Above: Sterling has risen against the Euro in line with a recovery in global risk sentiment, as highlighted by its relationship with the S&P 500 index.
Emphasising the Euro's underperformance is an inability to reclaim losses suffered against the U.S. Dollar, which has fallen back notably against other currencies since market sentiment started to improve.
The Euro-to-Dollar exchange rate has only managed a 1.0% gain since the Dollar started to see its strength fade against a host of currencies in mid-March as panicked investor demand for dollars dried up.
The Dollar was one of the big winners of the covid-19 market meltdown that gripped markets in the first half of March, we would have therefore expected the Euro to reclaim a good chunk of lost ground as sentiment improved.
Above: EUR/USD daily chart
However the Euro's underperformance against the Greenback lends itself to the idea that a degree of political uncertainty has crept back into the equation, and looking forward the ability of the Euro to appreciate therefore lies with a resolution to the question of Eurozone unity.
EU leaders are set to convene via video link for a conference on Wednesday to discuss the impact of the Covid-19 pandemic, where the issue of financing the Eurozone and EU recovery will once again be on the table.
Eurozone finance ministers last week agreed on a package of stimulus measures to in lieu of an actual coronabond, and leaders are likely to be asked to sign off on these next week.
"However, that agreement left out a lot of the detail including how the so called “recovery fund” will be paid for, so this still has the potential to cause issues between leaders. Discussions about the stimulus package may be complicated by it being tied into the negotiations on the EU’s upcoming seven-year Budget," says Rhys Herbert, an economist at Lloyds Bank.

• Dataset:
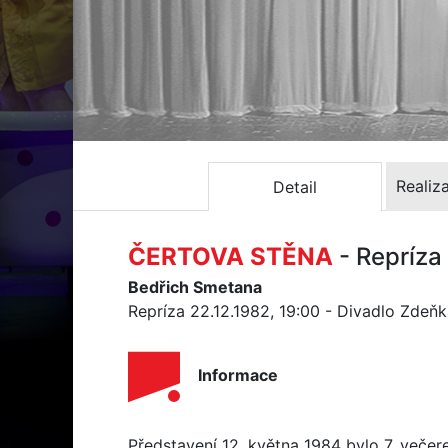
Realiz
Detail
ČERTOVA STĚNA
- Repríza
Bedřich Smetana
Repríza 22.12.1982, 19:00 - Divadlo Zdeň
Informace
Představení 12. května 1984 bylo 7. veče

• What the task requires: For the text on the Euro's performance, say whether each statement agrees with it, answering yes or no and quoting the deciding words. (a) The Euro-to-Dollar exchange rate has gained 1.0% since mid-March. (b) EU leaders will meet in person on Wednesday. (c) Rhys Herbert says the agreement settled how the recovery fund will be paid for.

• Response area:
(a) Yes: "The Euro-to-Dollar exchange rate has only managed a 1.0% gain since the Dollar started to see its strength fade against a host of currencies in mid-March"
(b) No: "EU leaders are set to convene via video link for a conference on Wednesday"
(c) No: "that agreement left out a lot of the detail including how the so called “recovery fund” will be paid for"